Two lines mark the range in the entries below: the one holding "left knee: (221, 1021)" and the one holding "left wrist: (314, 967)". Set down those two and all lines between them, exactly.

======== Data shown ========

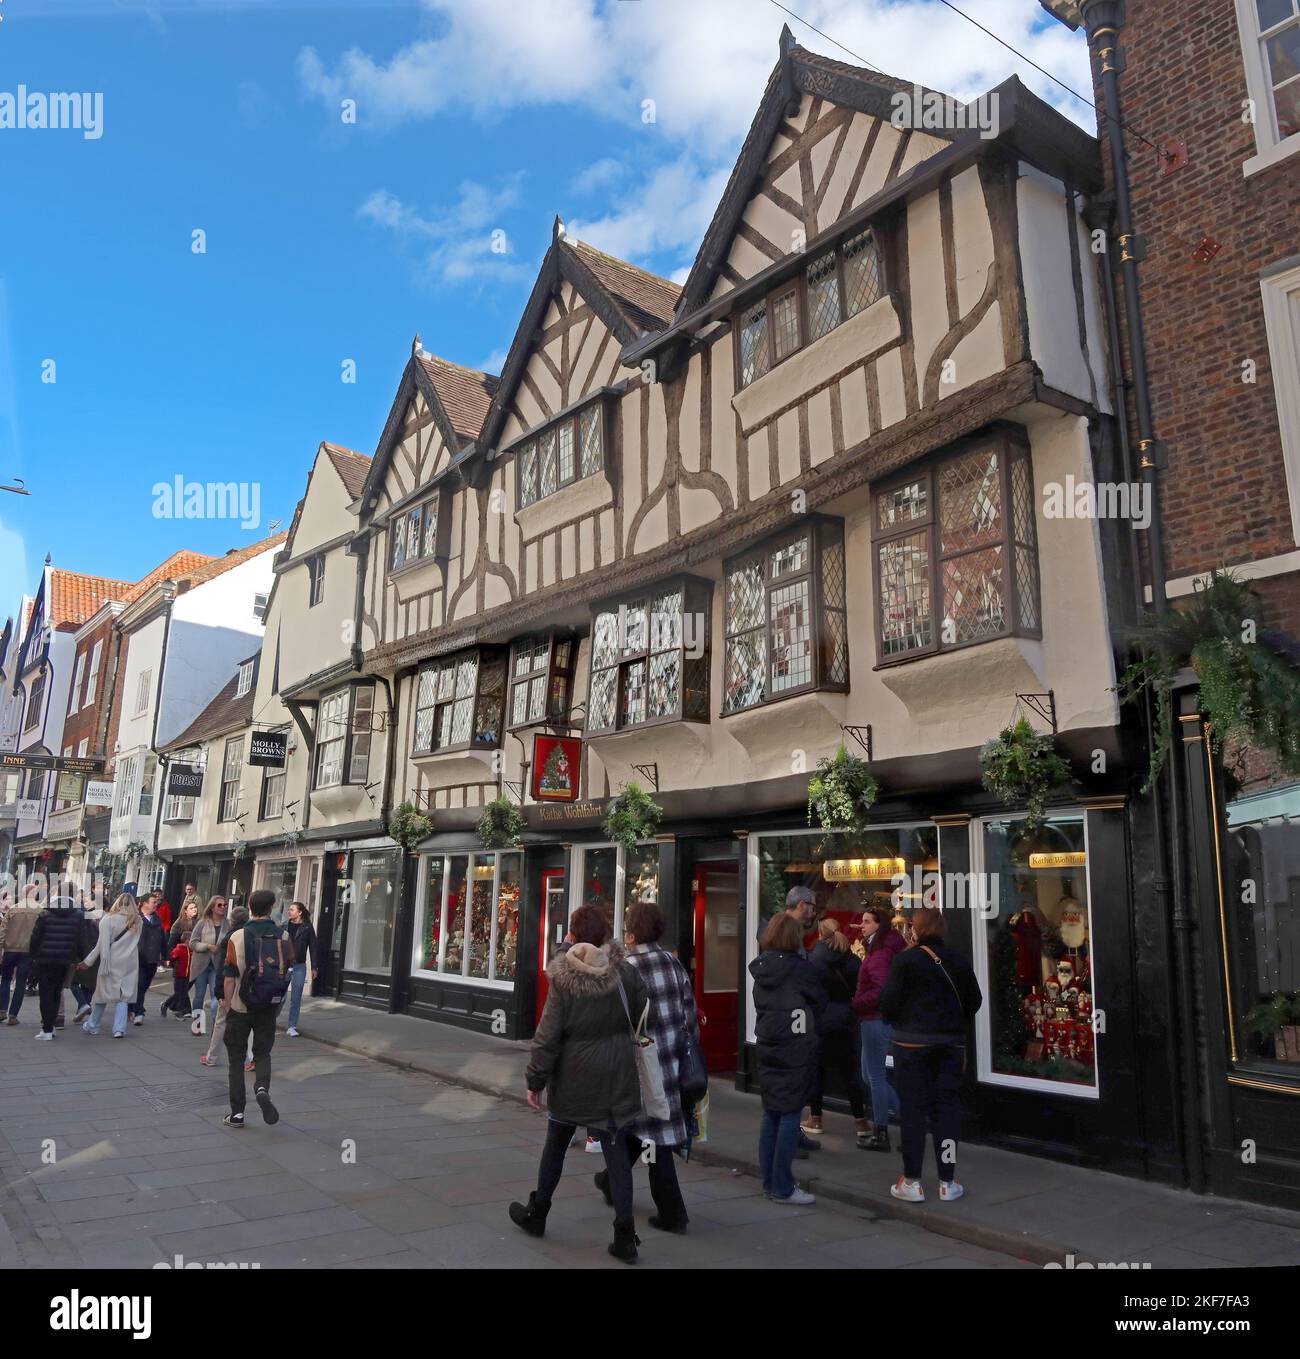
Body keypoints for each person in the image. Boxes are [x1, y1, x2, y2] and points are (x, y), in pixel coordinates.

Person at [510, 903, 650, 1262]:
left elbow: (548, 1034)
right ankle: (624, 1235)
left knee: (555, 1144)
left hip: (573, 1078)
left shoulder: (564, 979)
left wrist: (535, 1078)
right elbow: (639, 1014)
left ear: (572, 936)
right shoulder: (627, 974)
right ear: (605, 935)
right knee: (617, 1152)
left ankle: (538, 1213)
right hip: (616, 1077)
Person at [592, 899, 699, 1234]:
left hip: (637, 1065)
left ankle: (672, 1213)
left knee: (647, 1134)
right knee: (651, 1130)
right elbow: (690, 1018)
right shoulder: (674, 964)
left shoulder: (626, 967)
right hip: (671, 1063)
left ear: (633, 930)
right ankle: (611, 1181)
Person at [879, 907, 983, 1203]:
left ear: (917, 929)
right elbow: (974, 1000)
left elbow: (887, 1003)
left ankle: (911, 1180)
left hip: (911, 1046)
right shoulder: (959, 960)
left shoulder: (905, 961)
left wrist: (904, 1021)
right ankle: (947, 1180)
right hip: (950, 1046)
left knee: (913, 1112)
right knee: (947, 1111)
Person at [750, 912, 826, 1206]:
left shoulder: (762, 969)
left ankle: (770, 1182)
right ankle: (782, 1185)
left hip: (768, 1045)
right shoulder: (799, 969)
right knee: (791, 1112)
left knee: (771, 1112)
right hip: (795, 1048)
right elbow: (818, 1001)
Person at [220, 889, 292, 1129]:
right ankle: (262, 1087)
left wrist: (226, 1002)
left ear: (250, 907)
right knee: (262, 1053)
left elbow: (229, 975)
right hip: (267, 1006)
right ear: (271, 908)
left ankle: (237, 1114)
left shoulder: (238, 936)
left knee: (236, 1059)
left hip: (241, 1005)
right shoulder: (283, 936)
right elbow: (287, 970)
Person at [804, 917, 870, 1146]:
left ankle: (815, 1119)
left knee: (816, 1069)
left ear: (820, 934)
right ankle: (861, 1122)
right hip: (847, 1019)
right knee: (850, 1071)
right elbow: (861, 987)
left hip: (820, 1019)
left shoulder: (812, 958)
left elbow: (807, 989)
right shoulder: (852, 959)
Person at [852, 905, 907, 1152]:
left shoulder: (881, 952)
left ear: (879, 925)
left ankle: (881, 1133)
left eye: (866, 922)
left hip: (875, 1019)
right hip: (873, 1019)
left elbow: (880, 989)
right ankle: (908, 1118)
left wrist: (855, 1003)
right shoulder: (879, 949)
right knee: (868, 1075)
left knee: (874, 1077)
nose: (861, 926)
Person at [78, 893, 141, 1038]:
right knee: (123, 996)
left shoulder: (108, 919)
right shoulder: (137, 921)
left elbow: (101, 945)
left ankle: (93, 1025)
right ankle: (119, 1029)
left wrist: (88, 961)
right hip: (130, 961)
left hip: (111, 960)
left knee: (103, 993)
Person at [28, 894, 84, 1040]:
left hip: (45, 960)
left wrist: (33, 956)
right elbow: (80, 939)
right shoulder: (77, 916)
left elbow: (35, 938)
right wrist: (80, 957)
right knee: (56, 992)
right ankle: (50, 1026)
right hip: (64, 960)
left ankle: (47, 1029)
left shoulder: (45, 915)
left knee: (46, 994)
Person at [201, 903, 249, 1067]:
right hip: (249, 987)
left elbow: (223, 968)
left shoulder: (229, 937)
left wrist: (220, 993)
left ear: (232, 920)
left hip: (232, 985)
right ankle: (249, 1060)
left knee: (221, 1021)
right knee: (248, 1024)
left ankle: (212, 1057)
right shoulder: (252, 935)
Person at [0, 888, 42, 1025]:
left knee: (5, 980)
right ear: (34, 894)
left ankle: (2, 1010)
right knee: (21, 982)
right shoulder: (40, 911)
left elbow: (3, 931)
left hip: (10, 949)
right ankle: (13, 1015)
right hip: (28, 951)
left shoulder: (13, 910)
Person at [187, 896, 227, 1031]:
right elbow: (192, 943)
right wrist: (207, 946)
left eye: (225, 905)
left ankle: (217, 1023)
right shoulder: (203, 922)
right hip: (201, 964)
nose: (223, 907)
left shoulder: (228, 924)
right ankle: (197, 1025)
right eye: (219, 905)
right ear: (212, 907)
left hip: (218, 965)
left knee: (216, 995)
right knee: (199, 995)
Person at [282, 901, 318, 1037]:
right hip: (284, 965)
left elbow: (313, 948)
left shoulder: (307, 928)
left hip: (299, 966)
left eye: (292, 909)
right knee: (279, 995)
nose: (289, 911)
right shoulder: (284, 926)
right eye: (289, 909)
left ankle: (292, 1026)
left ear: (300, 912)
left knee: (296, 997)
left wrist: (314, 967)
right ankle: (270, 1019)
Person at [131, 894, 166, 1025]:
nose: (155, 904)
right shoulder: (136, 919)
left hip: (153, 958)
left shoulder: (157, 920)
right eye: (153, 902)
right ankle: (139, 1012)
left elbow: (163, 939)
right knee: (140, 984)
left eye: (156, 902)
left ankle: (133, 1006)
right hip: (138, 958)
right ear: (144, 903)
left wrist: (165, 956)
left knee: (144, 985)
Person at [162, 898, 199, 1017]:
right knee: (182, 987)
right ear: (185, 911)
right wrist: (170, 958)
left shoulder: (197, 922)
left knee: (186, 986)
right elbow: (171, 944)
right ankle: (185, 1009)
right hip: (181, 959)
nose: (194, 910)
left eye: (195, 907)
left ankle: (169, 1004)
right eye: (191, 908)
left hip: (194, 958)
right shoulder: (178, 924)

========

Solution to this problem =
left knee: (221, 1021)
right knee: (248, 1024)
left ankle: (212, 1057)
right shoulder: (252, 935)
Person at [0, 888, 42, 1025]:
left knee: (5, 980)
right ear: (34, 894)
left ankle: (2, 1010)
right knee: (21, 982)
right shoulder: (40, 911)
left elbow: (3, 931)
left hip: (10, 949)
right ankle: (13, 1015)
right hip: (28, 951)
left shoulder: (13, 910)
Person at [187, 896, 227, 1031]:
right elbow: (192, 943)
right wrist: (207, 946)
left eye: (225, 905)
left ankle: (217, 1023)
right shoulder: (203, 922)
right hip: (201, 964)
nose: (223, 907)
left shoulder: (228, 924)
right ankle: (197, 1025)
right eye: (219, 905)
right ear: (212, 907)
left hip: (218, 965)
left knee: (216, 995)
right knee: (199, 995)
Person at [282, 901, 318, 1037]:
right hip: (284, 965)
left elbow: (313, 948)
left shoulder: (307, 928)
left hip: (299, 966)
left eye: (292, 909)
right knee: (279, 995)
nose: (289, 911)
right shoulder: (284, 926)
right eye: (289, 909)
left ankle: (292, 1026)
left ear: (300, 912)
left knee: (296, 997)
left wrist: (314, 967)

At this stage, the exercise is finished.